▶ [Work required]:
Read the records below. Copy each line where the string "newcommand" occurs.

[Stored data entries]

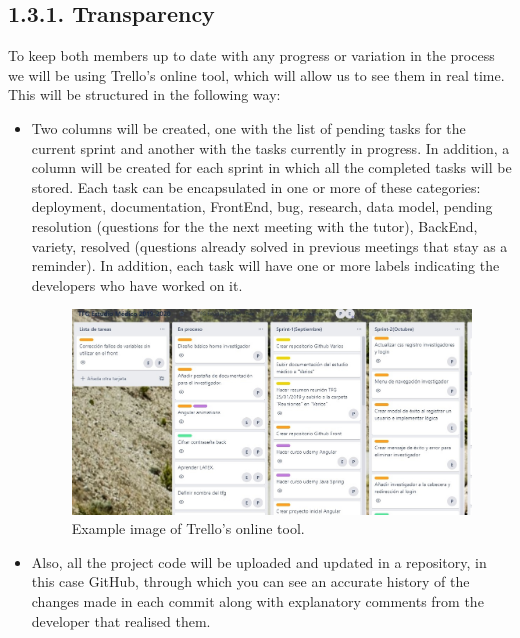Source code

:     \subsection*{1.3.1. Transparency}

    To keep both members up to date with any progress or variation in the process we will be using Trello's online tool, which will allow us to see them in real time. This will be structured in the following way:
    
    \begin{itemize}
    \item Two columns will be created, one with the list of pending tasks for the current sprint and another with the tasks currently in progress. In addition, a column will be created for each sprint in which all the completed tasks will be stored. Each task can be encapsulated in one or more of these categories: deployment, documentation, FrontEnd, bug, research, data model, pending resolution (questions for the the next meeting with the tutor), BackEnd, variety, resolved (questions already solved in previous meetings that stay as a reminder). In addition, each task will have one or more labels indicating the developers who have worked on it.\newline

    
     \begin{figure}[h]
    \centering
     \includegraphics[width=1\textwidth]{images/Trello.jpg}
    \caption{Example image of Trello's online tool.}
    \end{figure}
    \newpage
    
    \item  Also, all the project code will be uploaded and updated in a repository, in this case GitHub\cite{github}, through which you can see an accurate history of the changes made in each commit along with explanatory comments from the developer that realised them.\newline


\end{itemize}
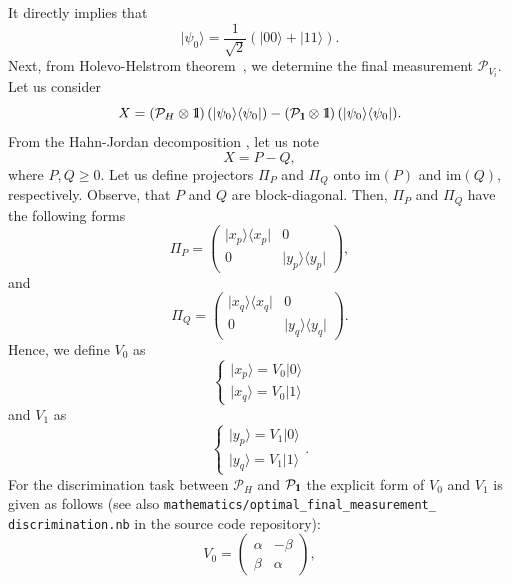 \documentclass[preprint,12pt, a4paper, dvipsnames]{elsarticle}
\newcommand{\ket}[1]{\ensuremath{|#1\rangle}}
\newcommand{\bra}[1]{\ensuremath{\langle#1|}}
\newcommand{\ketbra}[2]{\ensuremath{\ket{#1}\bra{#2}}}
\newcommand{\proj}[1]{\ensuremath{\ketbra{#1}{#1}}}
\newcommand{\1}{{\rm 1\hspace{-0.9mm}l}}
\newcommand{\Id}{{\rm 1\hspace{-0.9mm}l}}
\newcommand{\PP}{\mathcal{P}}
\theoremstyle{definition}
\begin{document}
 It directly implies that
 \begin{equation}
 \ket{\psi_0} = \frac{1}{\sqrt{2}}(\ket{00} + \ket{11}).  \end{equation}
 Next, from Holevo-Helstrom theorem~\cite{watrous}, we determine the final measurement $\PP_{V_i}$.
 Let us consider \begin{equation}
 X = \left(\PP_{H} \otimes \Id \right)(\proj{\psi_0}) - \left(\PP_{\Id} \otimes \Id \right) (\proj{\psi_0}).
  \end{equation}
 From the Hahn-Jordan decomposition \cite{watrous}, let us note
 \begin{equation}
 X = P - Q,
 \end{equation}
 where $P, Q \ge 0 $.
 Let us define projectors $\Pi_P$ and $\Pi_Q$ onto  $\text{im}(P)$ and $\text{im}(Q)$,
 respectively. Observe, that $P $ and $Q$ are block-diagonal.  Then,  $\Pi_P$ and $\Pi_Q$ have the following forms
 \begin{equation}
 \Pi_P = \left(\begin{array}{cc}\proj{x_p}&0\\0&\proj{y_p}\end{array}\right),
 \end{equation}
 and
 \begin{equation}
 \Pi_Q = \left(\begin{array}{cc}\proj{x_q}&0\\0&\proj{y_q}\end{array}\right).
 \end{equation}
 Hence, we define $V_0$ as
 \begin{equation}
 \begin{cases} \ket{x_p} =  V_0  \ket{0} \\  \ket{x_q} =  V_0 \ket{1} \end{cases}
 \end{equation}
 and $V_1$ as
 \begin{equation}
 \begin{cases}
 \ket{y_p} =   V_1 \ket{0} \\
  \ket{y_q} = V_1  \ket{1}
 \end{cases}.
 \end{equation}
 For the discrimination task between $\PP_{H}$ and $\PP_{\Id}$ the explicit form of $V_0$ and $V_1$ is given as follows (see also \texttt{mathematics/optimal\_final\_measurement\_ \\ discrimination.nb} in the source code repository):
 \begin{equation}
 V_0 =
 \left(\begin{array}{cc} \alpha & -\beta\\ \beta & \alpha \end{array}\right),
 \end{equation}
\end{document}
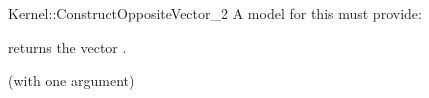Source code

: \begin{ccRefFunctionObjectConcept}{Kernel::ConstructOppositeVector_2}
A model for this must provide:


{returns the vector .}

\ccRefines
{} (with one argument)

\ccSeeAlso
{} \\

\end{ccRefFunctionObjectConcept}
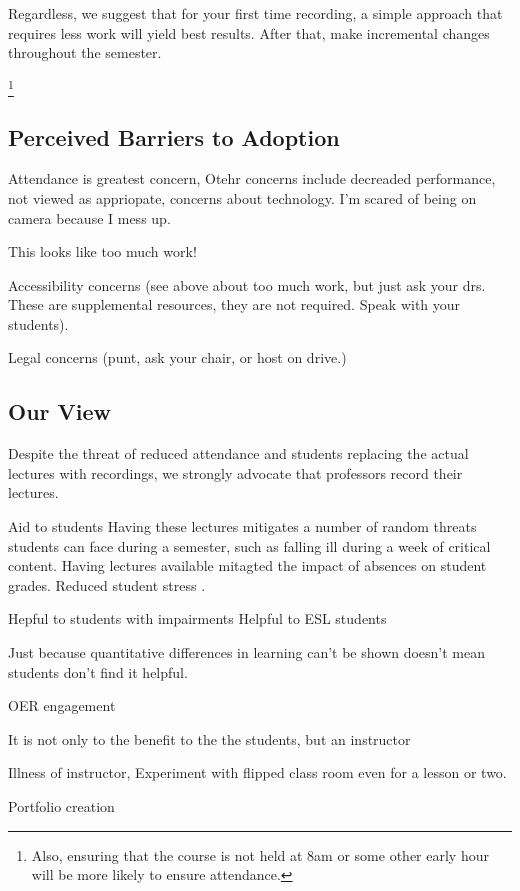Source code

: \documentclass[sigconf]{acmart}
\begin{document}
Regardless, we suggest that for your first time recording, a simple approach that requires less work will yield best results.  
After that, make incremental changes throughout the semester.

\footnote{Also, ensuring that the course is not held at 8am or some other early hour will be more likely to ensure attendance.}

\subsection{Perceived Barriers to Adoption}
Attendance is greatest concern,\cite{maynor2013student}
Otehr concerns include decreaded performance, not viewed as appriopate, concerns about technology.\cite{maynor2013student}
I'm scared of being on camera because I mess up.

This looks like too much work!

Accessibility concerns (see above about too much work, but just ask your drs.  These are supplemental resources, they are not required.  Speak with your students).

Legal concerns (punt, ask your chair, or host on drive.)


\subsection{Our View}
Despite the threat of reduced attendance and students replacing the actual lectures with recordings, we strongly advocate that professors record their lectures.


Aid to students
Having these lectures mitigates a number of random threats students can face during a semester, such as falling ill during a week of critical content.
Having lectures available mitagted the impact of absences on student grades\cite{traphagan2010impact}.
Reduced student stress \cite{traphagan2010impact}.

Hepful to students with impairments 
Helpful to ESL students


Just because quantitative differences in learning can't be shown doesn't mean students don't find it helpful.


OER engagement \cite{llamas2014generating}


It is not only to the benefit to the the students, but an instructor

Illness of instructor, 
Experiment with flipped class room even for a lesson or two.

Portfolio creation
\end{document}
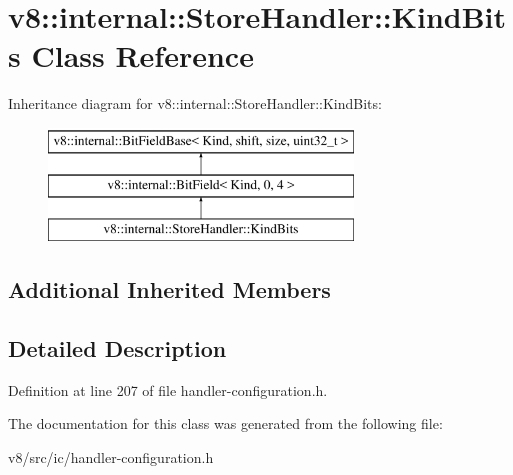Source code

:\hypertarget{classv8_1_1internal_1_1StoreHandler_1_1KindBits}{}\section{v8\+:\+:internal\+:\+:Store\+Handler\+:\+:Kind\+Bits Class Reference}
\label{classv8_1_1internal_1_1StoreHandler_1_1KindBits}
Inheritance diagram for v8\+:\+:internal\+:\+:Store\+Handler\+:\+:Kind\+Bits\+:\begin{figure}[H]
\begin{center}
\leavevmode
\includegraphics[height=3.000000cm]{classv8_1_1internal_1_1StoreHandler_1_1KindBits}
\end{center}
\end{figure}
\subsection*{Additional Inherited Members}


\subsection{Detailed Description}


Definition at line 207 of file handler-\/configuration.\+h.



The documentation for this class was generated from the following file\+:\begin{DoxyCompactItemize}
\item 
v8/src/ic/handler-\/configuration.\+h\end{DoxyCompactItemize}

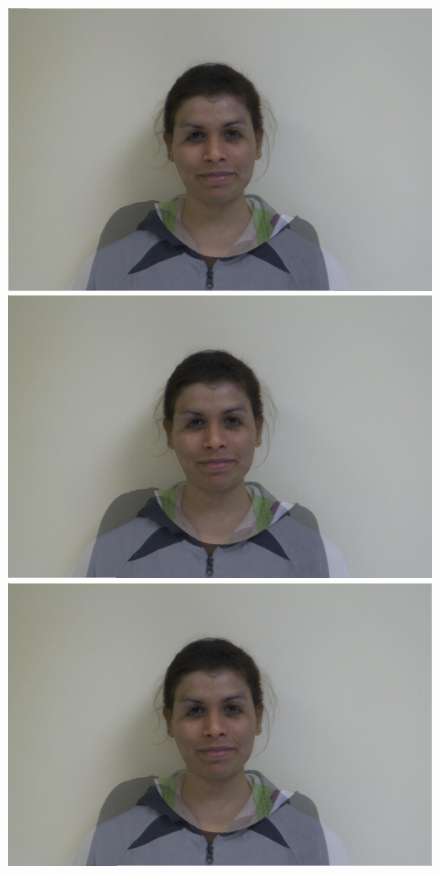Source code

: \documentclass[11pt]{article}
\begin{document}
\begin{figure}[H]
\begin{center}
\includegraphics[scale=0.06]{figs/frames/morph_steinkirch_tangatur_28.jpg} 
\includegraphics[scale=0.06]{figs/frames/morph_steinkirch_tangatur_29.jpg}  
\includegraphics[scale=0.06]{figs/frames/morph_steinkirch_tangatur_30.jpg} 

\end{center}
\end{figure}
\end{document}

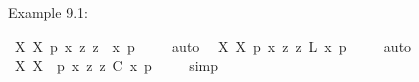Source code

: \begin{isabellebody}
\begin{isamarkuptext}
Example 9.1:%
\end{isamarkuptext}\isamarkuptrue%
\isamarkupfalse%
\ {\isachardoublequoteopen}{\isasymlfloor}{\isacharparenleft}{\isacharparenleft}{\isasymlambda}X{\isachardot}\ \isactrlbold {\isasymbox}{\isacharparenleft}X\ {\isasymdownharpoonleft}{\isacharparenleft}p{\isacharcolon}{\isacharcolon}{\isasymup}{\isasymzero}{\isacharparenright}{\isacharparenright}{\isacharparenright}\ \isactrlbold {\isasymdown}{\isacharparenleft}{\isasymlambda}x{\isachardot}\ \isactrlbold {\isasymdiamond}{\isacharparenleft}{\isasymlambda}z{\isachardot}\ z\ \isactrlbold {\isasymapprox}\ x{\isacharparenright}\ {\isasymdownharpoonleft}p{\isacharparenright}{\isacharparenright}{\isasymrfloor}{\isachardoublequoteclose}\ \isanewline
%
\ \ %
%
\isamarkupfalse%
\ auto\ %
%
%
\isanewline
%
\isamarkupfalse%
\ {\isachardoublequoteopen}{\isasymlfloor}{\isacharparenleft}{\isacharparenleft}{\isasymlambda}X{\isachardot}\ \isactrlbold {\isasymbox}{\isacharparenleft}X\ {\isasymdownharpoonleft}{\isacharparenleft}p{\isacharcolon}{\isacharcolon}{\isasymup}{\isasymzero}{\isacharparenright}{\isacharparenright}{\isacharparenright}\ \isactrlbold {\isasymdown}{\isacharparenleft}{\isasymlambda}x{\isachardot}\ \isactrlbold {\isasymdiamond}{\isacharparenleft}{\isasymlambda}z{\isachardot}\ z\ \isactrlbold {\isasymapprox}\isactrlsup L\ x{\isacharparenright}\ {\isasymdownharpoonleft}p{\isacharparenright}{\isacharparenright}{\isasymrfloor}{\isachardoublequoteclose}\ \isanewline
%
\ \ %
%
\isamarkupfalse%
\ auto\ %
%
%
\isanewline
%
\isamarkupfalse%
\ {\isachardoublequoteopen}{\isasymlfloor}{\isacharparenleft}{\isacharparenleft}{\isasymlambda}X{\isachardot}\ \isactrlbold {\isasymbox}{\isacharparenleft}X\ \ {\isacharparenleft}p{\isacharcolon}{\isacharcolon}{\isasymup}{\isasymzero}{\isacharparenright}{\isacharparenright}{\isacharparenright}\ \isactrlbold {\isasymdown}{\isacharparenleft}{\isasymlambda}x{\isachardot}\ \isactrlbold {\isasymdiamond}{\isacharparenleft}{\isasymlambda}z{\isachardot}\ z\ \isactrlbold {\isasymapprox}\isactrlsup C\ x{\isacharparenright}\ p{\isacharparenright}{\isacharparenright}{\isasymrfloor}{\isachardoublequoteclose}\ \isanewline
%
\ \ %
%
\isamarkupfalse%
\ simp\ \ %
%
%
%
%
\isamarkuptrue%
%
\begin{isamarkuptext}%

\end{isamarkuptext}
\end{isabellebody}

▶ [Answer below]:
\newcommand{\ket}[1]{\ensuremath{|#1\rangle}}
\newcommand{\bra}[1]{\ensuremath{\langle#1|}}
\newcommand{\ketbra}[2]{\ensuremath{\ket{#1}\bra{#2}}}
\newcommand{\proj}[1]{\ensuremath{\ketbra{#1}{#1}}}
\newcommand{\1}{{\rm 1\hspace{-0.9mm}l}}
\newcommand{\Id}{{\rm 1\hspace{-0.9mm}l}}
\newcommand{\PP}{\mathcal{P}}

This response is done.